Pemerintah Kabupaten Ponorogo berhak mendapatkan piagam dan plakat penghargaan dari Kementerian Keuangan melalui Direktorat Jenderal (Ditjen) Perbendaharaan Provinsi Jatim atas keberhasilannya mendapatkan Opini Wajar Tanpa Pengecualian (WTP) dalam penyusunan Laporan Keuangan Pemerintah Daerah (LKPD) selama 5 berturut-turut dari Badan Pemeriksaan Keuangan (BPK). Sebagai Informasi, Kabupaten Ponorogo selama 9 tahun berturut-turut mulai periode 2012 sampai 2020 mampu mendapatkan Opini WTP tersebut.
Penghargaan ini diserahkan oleh Gubernur Jawa Timur Khofifah Indar Parawansa kepada Bupati Ponorogo Sugiri Sancoko bertempat di Hotel Kokoon Banyuwangi, jumat (29/10/2021).

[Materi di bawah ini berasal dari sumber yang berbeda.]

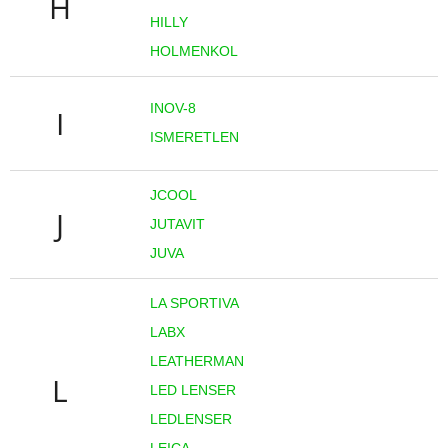
H
HILLY
HOLMENKOL
INOV-8
I
ISMERETLEN
JCOOL
J
JUTAVIT
JUVA
LA SPORTIVA
LABX
LEATHERMAN
L
LED LENSER
LEDLENSER
LEICA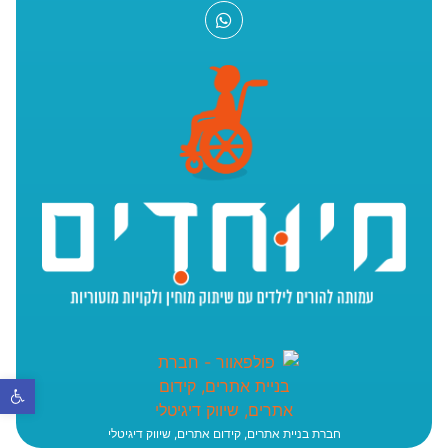
פתח סר
חברת בניית אתרים, קידום אתרים, שיווק דיגיטלי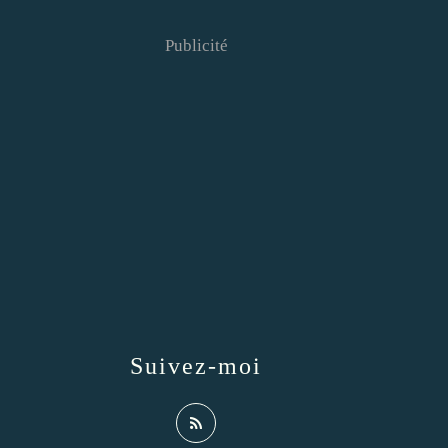
Publicité
Suivez-moi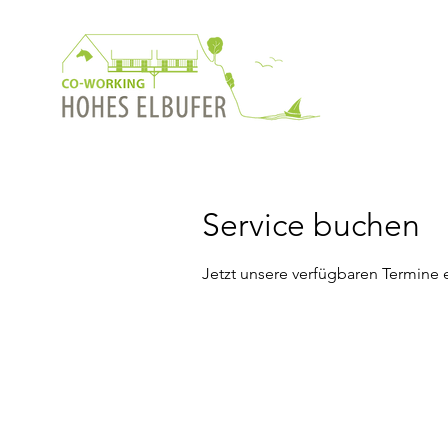
Service buchen
Jetzt unsere verfügbaren Termine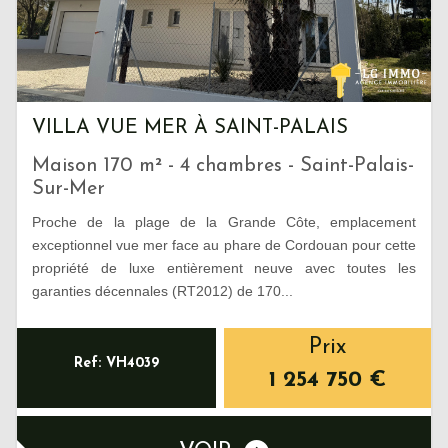
VILLA VUE MER À SAINT-PALAIS
Maison 170 m² - 4 chambres - Saint-Palais-
Sur-Mer
Proche de la plage de la Grande Côte, emplacement
exceptionnel vue mer face au phare de Cordouan pour cette
propriété de luxe entièrement neuve avec toutes les
garanties décennales (RT2012) de 170...
Prix
Ref: VH4039
1 254 750
€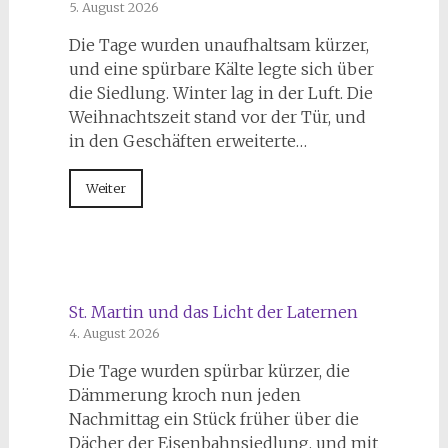
5. August 2026
Die Tage wurden unaufhaltsam kürzer,
und eine spürbare Kälte legte sich über
die Siedlung. Winter lag in der Luft. Die
Weihnachtszeit stand vor der Tür, und
in den Geschäften erweiterte…
Weiter
St. Martin und das Licht der Laternen
4. August 2026
Die Tage wurden spürbar kürzer, die
Dämmerung kroch nun jeden
Nachmittag ein Stück früher über die
Dächer der Eisenbahnsiedlung, und mit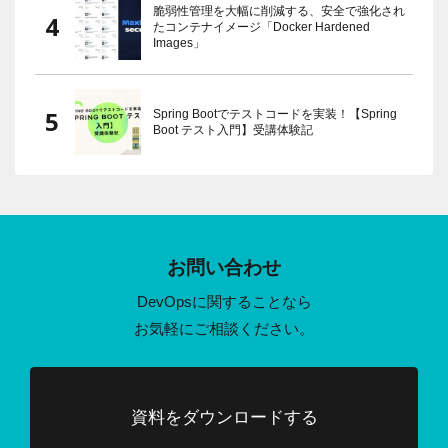
脆弱性管理を大幅に削減する、安全で強化され
たコンテナイメージ「Docker Hardened
Images」
Spring Bootでテストコードを実装！【Spring
Boot テスト入門】受講体験記
お問い合わせ
DevOpsに関することなら
お気軽にご相談ください。
資料をダウンロードする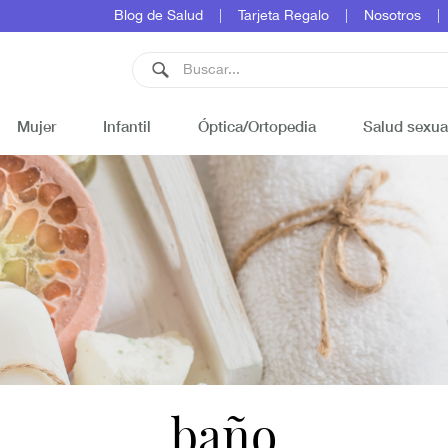
Blog de Salud
Tarjeta Regalo
Nosotros
Mujer
Infantil
Óptica/Ortopedia
Salud sexua
baño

Atas penghargaan ini Kang Giri sapaan akrab Bupati Ponorogo menyampaikan ucapan terimakasih kepada semua pihak yang ikut membantu dalam pencapaian ini. Ia berharap Ponorogo akan kembali mendapatkan Opini WTP untuk kesepuluh kalinya pada tahun depan.

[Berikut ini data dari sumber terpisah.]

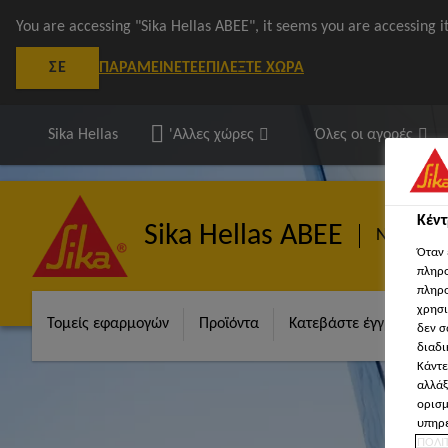
You are accessing "Sika Hellas ΑΒΕΕ", it seems you are accessing 
ΠΑΡΑΜΕΊΝΕΤΕ
ΕΠΙΛΈΞΤΕ ΧΏΡΑ
ΣΕ
Sika Hellas
'Αλλες χώρες
Όλες οι αγορές
Κέν
Sika Hellas ΑΒΕΕ
Ναυτιλία
Όταν 
πληρο
πληρο
χρησι
Τομείς εφαρμογών
Προϊόντα
Κατεβάστε έγγραφα
δεν σ
διαδι
Κάντε
αλλάξ
ορισμ
υπηρε
ΠΟΛΙ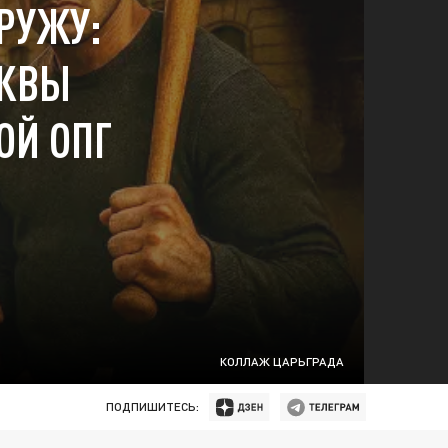
РУЖУ:
СКВЫ
ОЙ ОПГ
КОЛЛАЖ ЦАРЬГРАДА
ПОДПИШИТЕСЬ: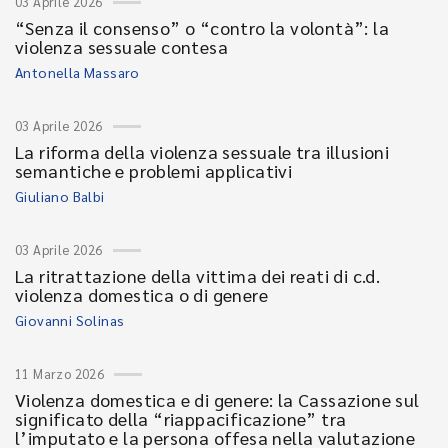
03 Aprile 2026
“Senza il consenso” o “contro la volontà”: la
violenza sessuale contesa
Antonella Massaro
03 Aprile 2026
La riforma della violenza sessuale tra illusioni
semantiche e problemi applicativi
Giuliano Balbi
03 Aprile 2026
La ritrattazione della vittima dei reati di c.d.
violenza domestica o di genere
Giovanni Solinas
11 Marzo 2026
Violenza domestica e di genere: la Cassazione sul
significato della “riappacificazione” tra
l’imputato e la persona offesa nella valutazione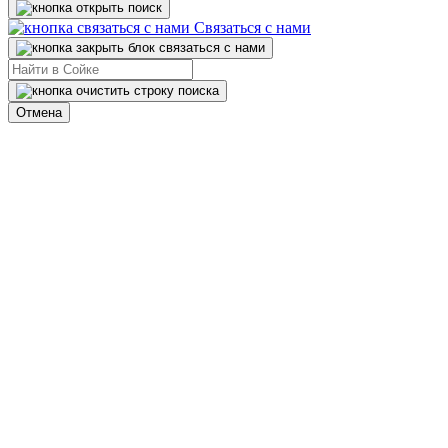
Связаться с нами
Отмена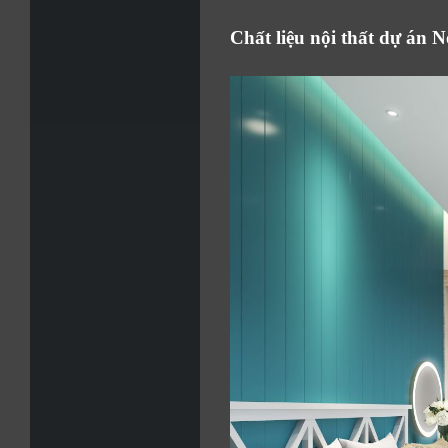
Chất liệu nội thất dự án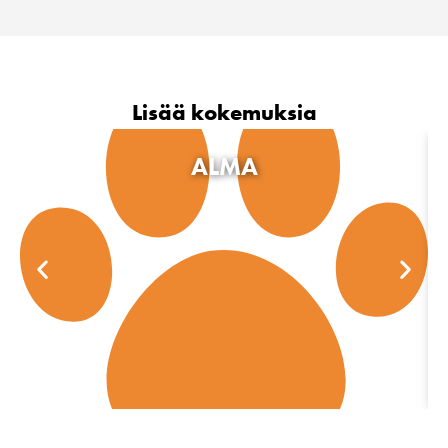
Lisää kokemuksia
ALMA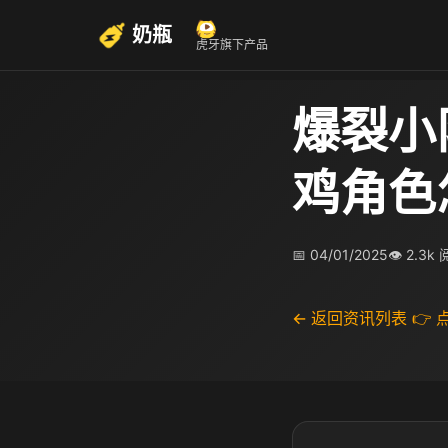
奶瓶
虎牙旗下产品
爆裂小
鸡角色
📅 04/01/2025
👁 2.3k
← 返回资讯列表
👉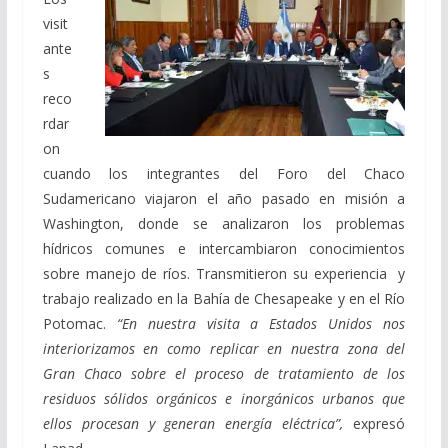
visit
ante
s
reco
rdar
on
cuando los integrantes del Foro del Chaco
Sudamericano viajaron el año pasado en misión a
Washington, donde se analizaron los problemas
hídricos comunes e intercambiaron conocimientos
sobre manejo de ríos. Transmitieron su experiencia y
trabajo realizado en la Bahía de Chesapeake y en el Río
Potomac.
“En nuestra visita a Estados Unidos nos
interiorizamos en como replicar en nuestra zona del
Gran Chaco sobre el proceso de tratamiento de los
residuos sólidos orgánicos e inorgánicos urbanos que
ellos procesan y generan energía eléctrica”,
expresó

“Alhamdullilah, saya ucapkan terimakasih Ponorogo mendapatkan penghargaan WTP kembali 5 kali berturut-turut. Mudah-mudahan tahun depan bisa sampai sepuluh kali,” ujarnya.
Namun Kang Giri meminta tidak perlu membanggakan penghargaan ini secara berlebihan. Menurutnya capaian ini sebenarnya bukanlah prestasi, tapi merupakan kewajiban yang harus dilakukan oleh Pemerintah Kabupaten dalam pengelolaan keuangan daerah yang akuntabel.

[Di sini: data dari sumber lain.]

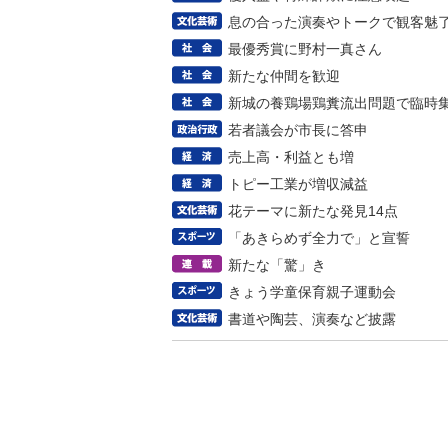
息の合った演奏やトークで観客魅
最優秀賞に野村一真さん
新たな仲間を歓迎
新城の養鶏場鶏糞流出問題で臨時
若者議会が市長に答申
売上高・利益とも増
トピー工業が増収減益
花テーマに新たな発見14点
「あきらめず全力で」と宣誓
新たな「驚」き
きょう学童保育親子運動会
書道や陶芸、演奏など披露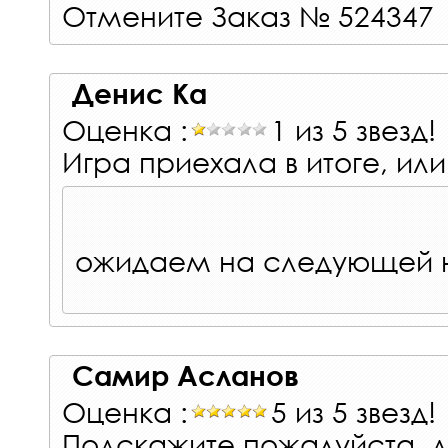
Отмените Заказ № 524347
Денис Ка
Оценка :
1 из 5 звезд!
Игра приехала в итоге, или
ожидаем на следующей 
Самир Асланов
Оценка :
5 из 5 звезд!
Подскажите пожалуйста, д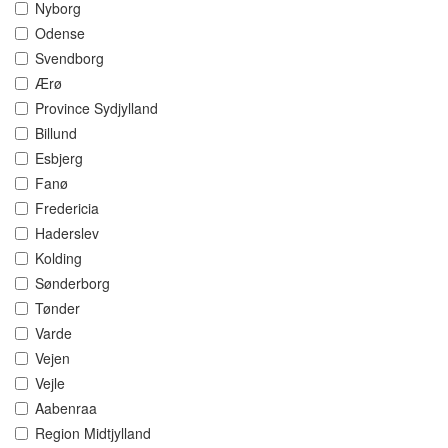
Nyborg
Odense
Svendborg
Ærø
Province Sydjylland
Billund
Esbjerg
Fanø
Fredericia
Haderslev
Kolding
Sønderborg
Tønder
Varde
Vejen
Vejle
Aabenraa
Region Midtjylland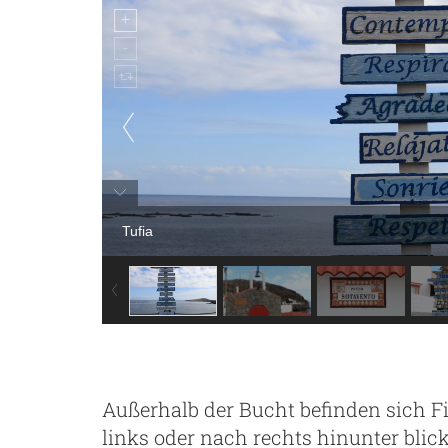
Tufia
Außerhalb der Bucht befinden sich F
links oder nach rechts hinunter blic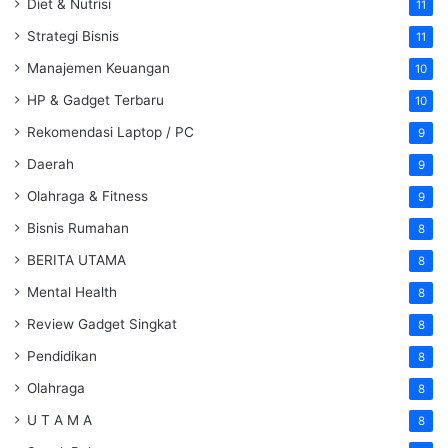
Diet & Nutrisi
11
Strategi Bisnis
11
Manajemen Keuangan
10
HP & Gadget Terbaru
10
Rekomendasi Laptop / PC
9
Daerah
9
Olahraga & Fitness
9
Bisnis Rumahan
8
BERITA UTAMA
8
Mental Health
8
Review Gadget Singkat
8
Pendidikan
8
Olahraga
8
U T A M A
8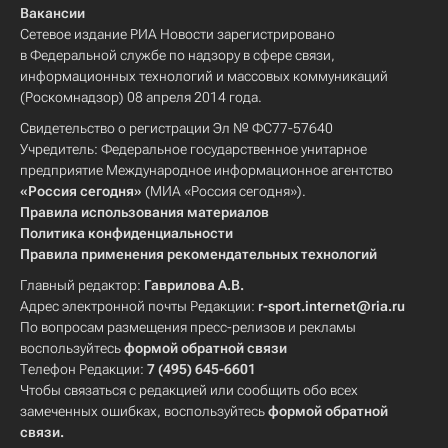
Вакансии
Сетевое издание РИА Новости зарегистрировано
в Федеральной службе по надзору в сфере связи,
информационных технологий и массовых коммуникаций
(Роскомнадзор) 08 апреля 2014 года.
Свидетельство о регистрации Эл № ФС77-57640
Учредитель: Федеральное государственное унитарное
предприятие Международное информационное агентство
«Россия сегодня»
(МИА «Россия сегодня»).
Правила использования материалов
Политика конфиденциальности
Правила применения рекомендательных технологий
Главный редактор:
Гаврилова А.В.
Адрес электронной почты Редакции:
r-sport.internet@ria.ru
По вопросам размещения пресс-релизов и рекламы
воспользуйтесь
формой обратной связи
Телефон Редакции:
7 (495) 645-6601
Чтобы связаться с редакцией или сообщить обо всех
замеченных ошибках, воспользуйтесь
формой обратной
связи
.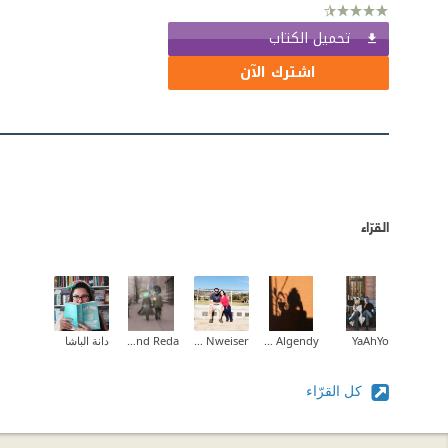
تحميل الكتاب
اشترك الآن
القرّاء
YaAhYo
Alaa Algendy
Jawad Nweiser
Hend Reda🤍🌸
دانة الباشا
كل القرّاء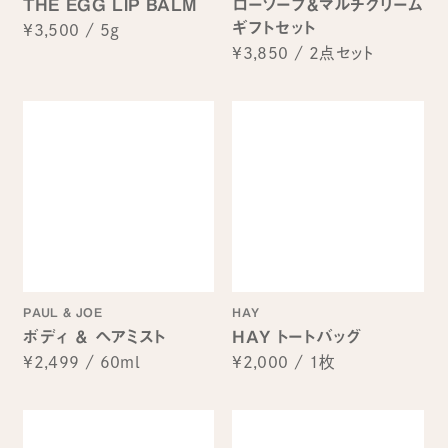
THE EGG LIP BALM
ローソープ&マルチクリーム
ギフトセット
¥3,500
/
5g
¥3,850
/
2点セット
PAUL & JOE
HAY
ボディ ＆ ヘアミスト
HAY トートバッグ
¥2,499
/
60ml
¥2,000
/
1枚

“Ini bukan prestasi, ini adalah sebuah kewajiban, WTP itu wajib. Jadi kami tidak terlalu menjadi sebuah kebanggaan. Ini sebuah kewajiban yang harus dipenuhi biar negara semakin akuntable. Dengan demikian Ponorogo akan menjadi lebih baik,” tegasnya.